Second, and equally important, constitutional interpretation is disciplined, under the moral reading, by the requirement of constitutional integrity. Judges may not read their own convictions into the Constitution. They may not read the abstract moral clauses as expressing any particular moral judgment, no matter how much that judgment appeals to them, unless they find it consistent in principle with the structural design of the Constitution as a whole, and also with the dominant lines of past constitutional interpretation by other judges. They must regard themselves as partners with other officials, past and future, who together elaborate a coherent constitutional morality, and they must take care to see that what they contribute fits with the rest. (I have elsewhere said that judges are like authors jointly creating a chain novel in which each writes a chapter that makes sense as part of the story as a whole.) Even a judge who believes that abstract justice requires economic equality cannot interpret the equal protection clause as making equality of wealth, or collective ownership of productive resources, a constitutional requirement, because that interpretation simply does not fit American history or practice, or the rest of the Constitution. (Dworkin 1996)

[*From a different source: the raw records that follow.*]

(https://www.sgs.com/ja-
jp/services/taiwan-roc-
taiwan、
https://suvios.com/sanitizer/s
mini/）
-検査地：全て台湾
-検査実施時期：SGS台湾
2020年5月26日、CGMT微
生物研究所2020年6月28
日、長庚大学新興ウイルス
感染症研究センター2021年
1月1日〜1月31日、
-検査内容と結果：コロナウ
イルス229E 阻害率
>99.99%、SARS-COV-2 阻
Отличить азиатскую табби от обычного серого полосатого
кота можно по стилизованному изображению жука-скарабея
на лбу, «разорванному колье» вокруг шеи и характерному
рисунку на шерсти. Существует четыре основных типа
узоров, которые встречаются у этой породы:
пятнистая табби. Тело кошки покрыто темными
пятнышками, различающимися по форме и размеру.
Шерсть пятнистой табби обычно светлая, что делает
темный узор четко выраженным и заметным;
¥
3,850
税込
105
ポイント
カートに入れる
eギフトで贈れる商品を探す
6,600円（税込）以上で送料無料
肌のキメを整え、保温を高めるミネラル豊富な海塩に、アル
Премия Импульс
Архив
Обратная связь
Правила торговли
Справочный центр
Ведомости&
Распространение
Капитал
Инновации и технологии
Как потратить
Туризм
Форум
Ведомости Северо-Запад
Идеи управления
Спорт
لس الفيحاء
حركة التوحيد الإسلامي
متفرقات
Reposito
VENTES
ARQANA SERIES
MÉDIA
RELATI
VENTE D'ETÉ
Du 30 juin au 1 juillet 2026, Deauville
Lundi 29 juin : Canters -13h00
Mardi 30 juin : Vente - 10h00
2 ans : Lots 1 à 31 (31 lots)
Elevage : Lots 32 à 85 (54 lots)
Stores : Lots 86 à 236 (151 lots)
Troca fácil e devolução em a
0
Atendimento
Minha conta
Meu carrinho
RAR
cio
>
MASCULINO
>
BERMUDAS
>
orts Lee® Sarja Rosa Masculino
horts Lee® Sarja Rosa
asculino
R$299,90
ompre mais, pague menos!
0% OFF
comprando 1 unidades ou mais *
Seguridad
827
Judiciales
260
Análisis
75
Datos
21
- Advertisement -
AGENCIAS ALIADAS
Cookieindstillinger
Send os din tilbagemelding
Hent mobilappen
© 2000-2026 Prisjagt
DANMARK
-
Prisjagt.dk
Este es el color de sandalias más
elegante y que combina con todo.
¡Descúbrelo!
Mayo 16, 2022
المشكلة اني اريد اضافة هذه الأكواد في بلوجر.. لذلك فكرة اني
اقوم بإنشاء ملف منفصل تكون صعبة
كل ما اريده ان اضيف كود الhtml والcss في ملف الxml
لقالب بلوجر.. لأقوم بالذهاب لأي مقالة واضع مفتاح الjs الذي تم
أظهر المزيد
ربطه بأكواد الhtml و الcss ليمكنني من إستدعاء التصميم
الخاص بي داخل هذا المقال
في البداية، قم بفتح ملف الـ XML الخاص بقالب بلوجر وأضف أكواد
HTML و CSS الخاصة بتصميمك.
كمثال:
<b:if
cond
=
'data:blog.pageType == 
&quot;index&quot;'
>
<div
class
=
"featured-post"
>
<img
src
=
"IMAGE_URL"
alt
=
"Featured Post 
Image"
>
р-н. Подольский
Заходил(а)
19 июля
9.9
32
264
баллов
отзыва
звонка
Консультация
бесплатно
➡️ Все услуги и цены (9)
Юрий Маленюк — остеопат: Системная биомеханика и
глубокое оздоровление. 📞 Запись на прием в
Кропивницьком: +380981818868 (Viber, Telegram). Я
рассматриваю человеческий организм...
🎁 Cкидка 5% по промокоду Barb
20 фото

The first paragraph covers familiar ground: we have to be governed by what the authors of the Constitution said but not what they expected. The second paragraph, on the requirement of “constitutional integrity” introduces something new that is charmingly illustrated by the metaphor of the chain novel. The idea is that a judge now has to offer an interpretation of the Constitution that makes sense as a continuation of previous judges’ attempts to interpret it. That limits the freedom that judges have to philosophize about the meaning of the abstract phrases of the Constitution.

Update on the Eighth Amendment

Today I learned that Scalia at least contemplated the thought that flogging would be permitted under the Eighth Amendment as that was an acceptable punishment in 1789. I should add that it is not clear that he was serious. But, well, it’s unsettling.

It’s relevant because the Supreme Court appears to be ready to hear a significant Eighth Amendment case and there are a few originalists on the Court.

Key concepts

  1. Concrete and dated vs. abstract and principled
  2. How the debate plays out concerning the death penalty
  3. Dworkin’s chain novel metaphor

References

Dworkin, Ronald. 1997. “Comment.” In A Matter of Interpretation: Federal Courts and the Law, edited by Amy Gutmann, 115–27. Princeton: Princeton University Press.

———. 1996. “The Moral Reading of the Constitution.” New York Review of Books, March.

Scalia, Antonin. 1997. “Response: The Role of United States Federal Courts in Interpreting the Constitution and the Laws.” In A Matter of Interpretation: Federal Courts and the Law, edited by Amy Gutmann, 129–49. Princeton: Princeton University Press.